-- Given data follows --

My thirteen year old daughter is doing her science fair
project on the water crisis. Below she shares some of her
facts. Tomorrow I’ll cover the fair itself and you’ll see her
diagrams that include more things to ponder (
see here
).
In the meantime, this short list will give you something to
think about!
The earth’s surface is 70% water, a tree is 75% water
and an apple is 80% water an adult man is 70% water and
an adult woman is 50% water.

-- Given data concluded --

Task description:
What lines above hold the word "fair"? Pull each one out.

Task response:
My thirteen year old daughter is doing her science fair
facts. Tomorrow I’ll cover the fair itself and you’ll see her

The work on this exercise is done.